## EXERCISE DESCRIPTION:
Please revise the lines below, changing "values" to "data points" everywhere it appears, and leave out the pictures. Keep everything else the same.

## DATA FOR REVIEW:

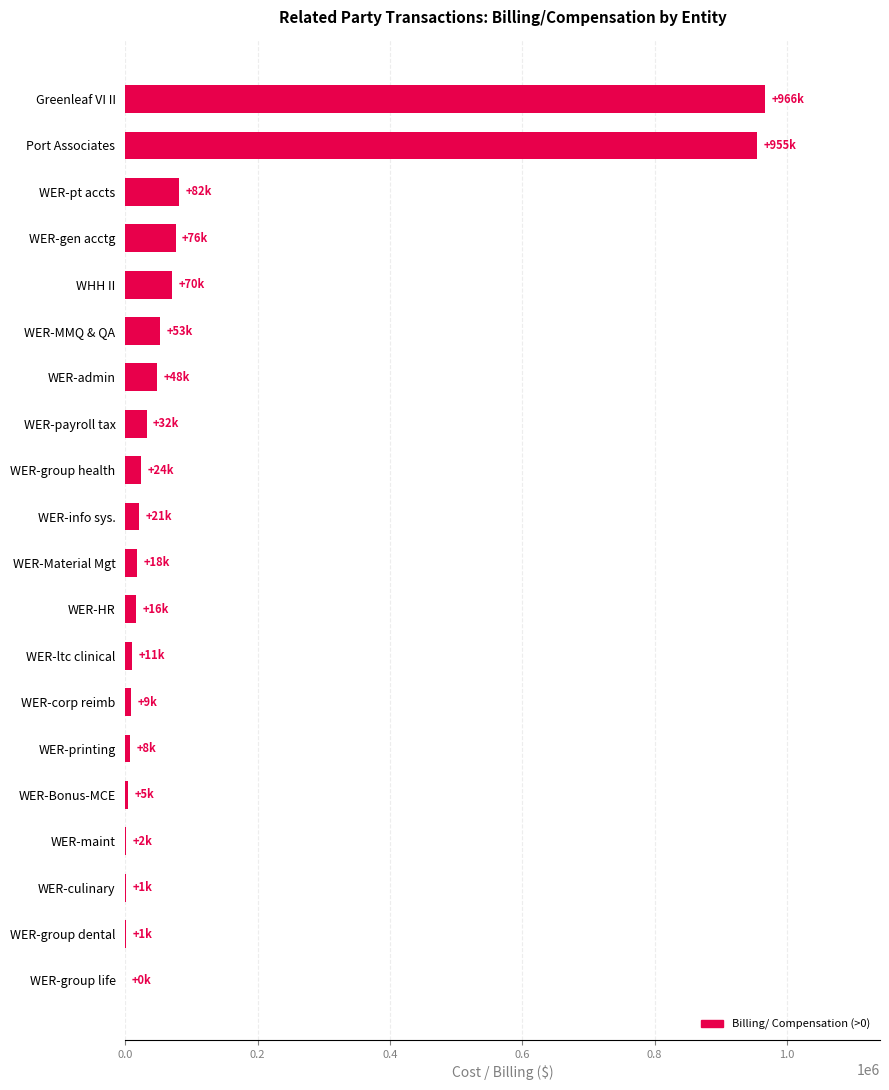

What is the sum of all values?

2397271.2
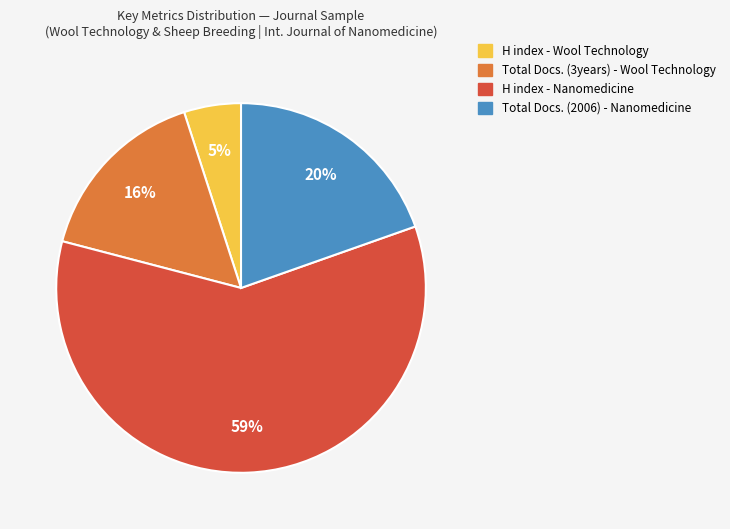

How many slices are in this pie chart?

4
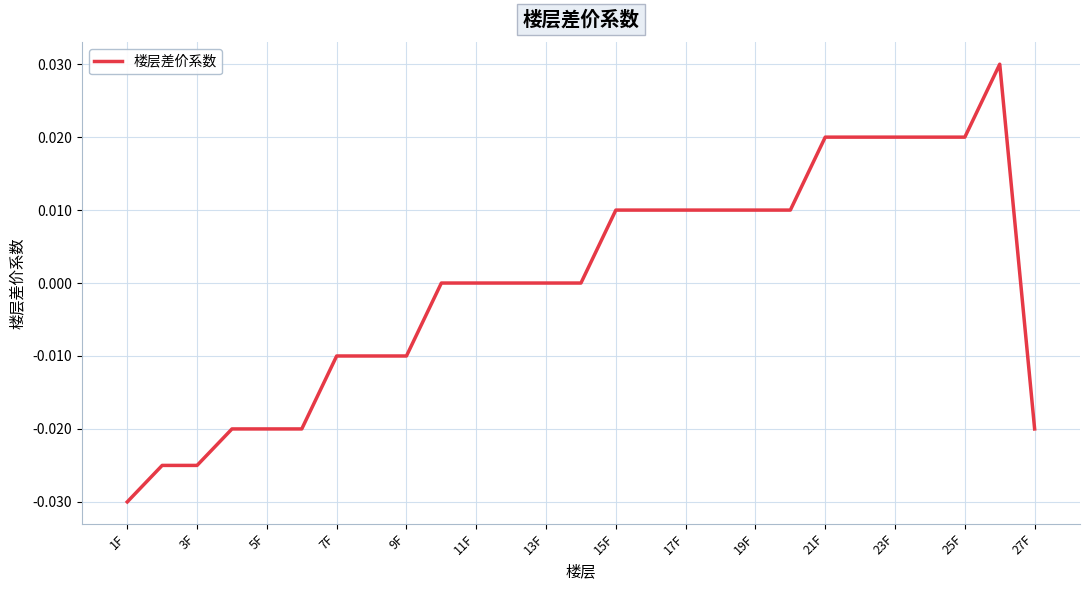

How many values are below zero?

10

## ANSWER TO THIS EXERCISE:
What is the sum of all data points?

2397271.2

How many slices are in this pie chart?

4

How many data points are below zero?

10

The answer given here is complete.